Before we begin, note that BFG will rewrite the history of the the remote repository, and pushing it will require everyone on your team to re-clone the repository and transfer their local-only branches over.
According to git's documentation, git clone --mirror
Set up a mirror of the source repository. This implies --bare. Compared to --bare, --mirror not only maps local branches of the source to local branches of the target, it maps all refs (including remote-tracking branches, notes etc.) and sets up a refspec configuration such that all these refs are overwritten by a git remote update in the target repository.
This means that the clone will create an exact copy of the remote repository on your machine. As the BFG docs say, you should create a backup of this clone in case you need it later.
java -jar bfg.jar --strip-blobs-bigger-than 100M some-big-repo.git
Will target the clone you made with git clone --mirror
and will clean all commits of files containing > 100M except the most recent commit (as mentioned in the BFG docs). BFG won't delete the old data automatically. It will stop, let you confirm everything looks good and then leave you to clean up the rest.
cd /Users/me/myrepomirror.git
Will navigate to the bare repository. You may have to change the path accordingly.
git reflog expire --expire=now --all && git gc --prune=now --aggressive
Let's break this command up into it's two logical parts:
git reflog expire --expire=now --all
- The expire subcommand will prune older reflog entries. The reflog is a log of the refs the HEAD has pointed to.
--expire=now
tells git to expire all reflogs prior to the current time.
--all
means across all references. Without --all, the expiration would only happen for the branch you're currently on, rather than all branches.

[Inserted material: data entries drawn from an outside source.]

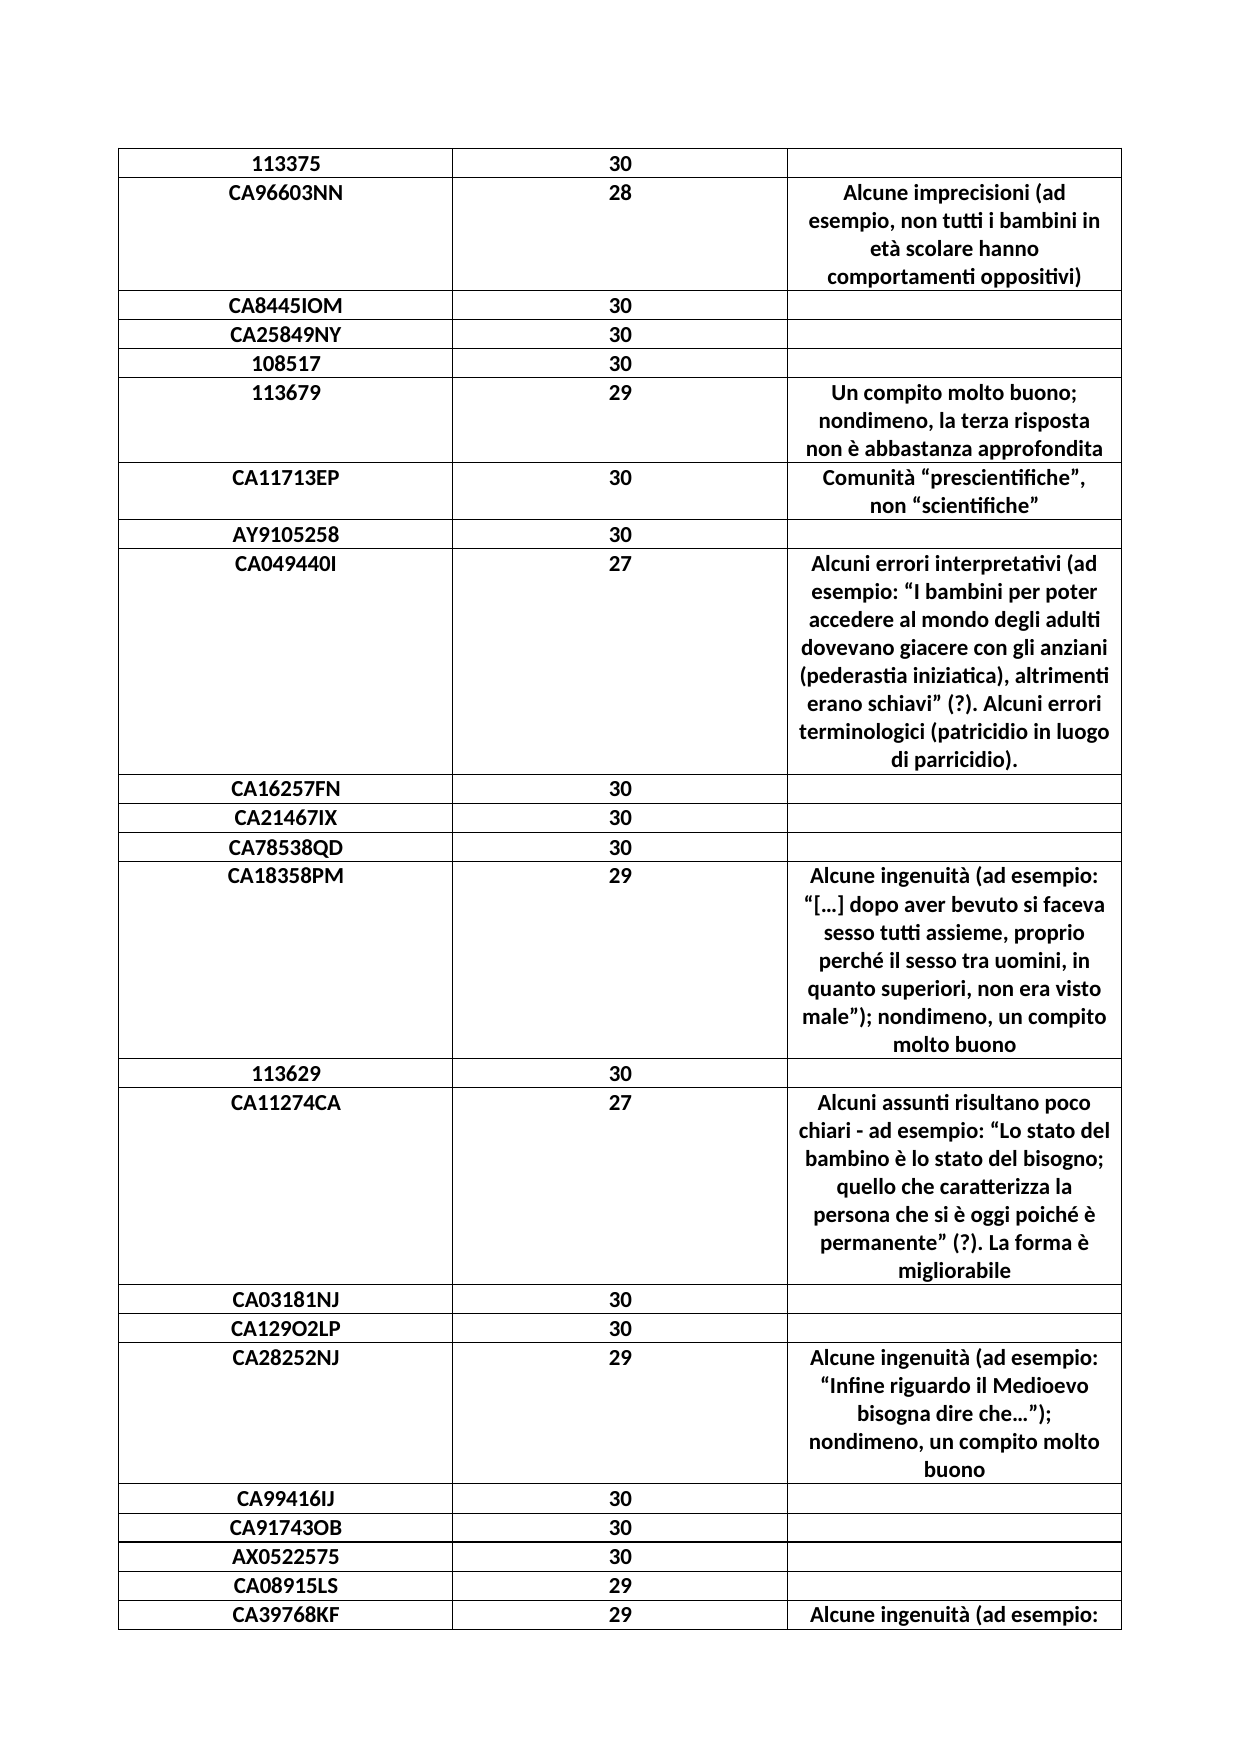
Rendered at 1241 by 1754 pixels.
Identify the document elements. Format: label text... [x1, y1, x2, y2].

table_cell AY9105258 [119, 520, 452, 548]
table_cell [788, 804, 1121, 832]
table_cell 30 [453, 1514, 787, 1541]
table_cell 30 [453, 463, 787, 519]
table_cell 30 [453, 1059, 787, 1087]
table_cell CA11713EP [119, 463, 452, 519]
table_cell [788, 1059, 1121, 1087]
table_cell 27 [453, 549, 787, 773]
table_cell CA11274CA [119, 1088, 452, 1284]
table_cell 30 [453, 349, 787, 377]
table_cell 30 [453, 1285, 787, 1313]
table_cell AX0522575 [119, 1543, 452, 1571]
table_cell CA99416IJ [119, 1484, 452, 1512]
table_cell 29 [453, 1572, 787, 1599]
table_cell 30 [453, 520, 787, 548]
table_cell 27 [453, 1088, 787, 1284]
table_cell CA21467IX [119, 804, 452, 832]
table_cell [788, 1514, 1121, 1541]
table_cell Alcune ingenuità (ad esempio: “[…] dopo aver bevuto si faceva sesso tutti assieme, proprio perché il sesso tra uomini, in quanto superiori, non era visto male”); nondimeno, un compito molto buono [788, 862, 1121, 1058]
table_cell 30 [453, 291, 787, 319]
table_cell 28 [453, 178, 787, 290]
table_cell CA16257FN [119, 775, 452, 802]
table_cell 108517 [119, 349, 452, 377]
table_cell 29 [453, 1601, 787, 1629]
table_cell 29 [453, 862, 787, 1058]
table_cell CA08915LS [119, 1572, 452, 1599]
table_cell 113375 [119, 149, 452, 177]
table_cell Alcuni errori interpretativi (ad esempio: “I bambini per poter accedere al mondo degli adulti dovevano giacere con gli anziani (pederastia iniziatica), altrimenti erano schiavi” (?). Alcuni errori terminologici (patricidio in luogo di parricidio). [788, 549, 1121, 773]
table_cell 30 [453, 833, 787, 861]
table_cell [788, 291, 1121, 319]
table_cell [788, 1601, 1121, 1629]
table_cell 113679 [119, 378, 452, 462]
table_cell [788, 775, 1121, 802]
table_cell CA28252NJ [119, 1343, 452, 1483]
table_cell 30 [453, 1543, 787, 1571]
table_cell [788, 349, 1121, 377]
table_cell [788, 833, 1121, 861]
table_cell CA78538QD [119, 833, 452, 861]
table_cell 30 [453, 775, 787, 802]
table_cell CA049440I [119, 549, 452, 773]
table_cell CA39768KF [119, 1601, 452, 1629]
table_cell [788, 320, 1121, 348]
table_cell CA96603NN [119, 178, 452, 290]
table_cell [788, 1484, 1121, 1512]
table_cell [788, 1543, 1121, 1571]
table_cell Alcuni assunti risultano poco chiari - ad esempio: “Lo stato del bambino è lo stato del bisogno; quello che caratterizza la persona che si è oggi poiché è permanente” (?). La forma è migliorabile [788, 1088, 1121, 1284]
table_cell CA91743OB [119, 1514, 452, 1541]
table_cell CA25849NY [119, 320, 452, 348]
table_cell Comunità “prescientifiche”, non “scientifiche” [788, 463, 1121, 519]
table_cell Alcune imprecisioni (ad esempio, non tutti i bambini in età scolare hanno comportamenti oppositivi) [788, 178, 1121, 290]
table_cell CA18358PM [119, 862, 452, 1058]
table_cell 30 [453, 804, 787, 832]
table_cell CA03181NJ [119, 1285, 452, 1313]
table_cell Un compito molto buono; nondimeno, la terza risposta non è abbastanza approfondita [788, 378, 1121, 462]
table_cell Alcune ingenuità (ad esempio: “Infine riguardo il Medioevo bisogna dire che…”); nondimeno, un compito molto buono [788, 1343, 1121, 1483]
table_cell [788, 520, 1121, 548]
table_cell [788, 1314, 1121, 1342]
table_cell 29 [453, 1343, 787, 1483]
table_cell [788, 149, 1121, 177]
table_cell [788, 1285, 1121, 1313]
table_cell CA129O2LP [119, 1314, 452, 1342]
table_cell [788, 1572, 1121, 1599]
table_cell 30 [453, 320, 787, 348]
table_cell 30 [453, 1314, 787, 1342]
table_cell 29 [453, 378, 787, 462]
table_cell 30 [453, 1484, 787, 1512]
table_cell 113629 [119, 1059, 452, 1087]
table_cell CA8445IOM [119, 291, 452, 319]
table_cell 30 [453, 149, 787, 177]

git gc --prune=now --aggressive
- git gc handles garbage collection for git. Normally, it'll run in the background on its own, but it is useful to be able to run it sometimes.
--prune=now
tells git gc to remove loose objects prior to the current time.
--aggressive
will cause git gc to spend more time cleaning the repository of unnecessary files and provide greater optimization. The git gc
docs have some additional info on it.
Once all of that is done, git push
will overwrite the remote version of all of the branches with the newly cleaned ones.
You would now have to re-clone the repository in a different directory with git clone
to obtain a non-bare version.
Essentially what we've done with this process is create a copy of the remote repository, removed the offending files and rewritten the commit history in the process, pushed the rewritten remote and overwritten what was there previously, and cloned a new copy of that repository for us to continue working.
Preventative measures
I'd suggest some preventative measures to avoid having to constantly remove these files. BFG
shouldn't be run frequently, since it rewrites the repository's history.
Unfortunately, .gitignore doesn't support ignoring files larger than a given size. However, there may be some options available to you, regardless.
- If all of these large files have a particular file extension or are in a specific directory, simply add them to the .gitignore file to prevent git from tracking them.
- Create a pre-commit hook which will prevent files above a certain size from being added. There seems to be a script (I haven't tested it) in response to this SO post.
- This is a client-side githook, meaning it will need to be distributed to other developers on your team.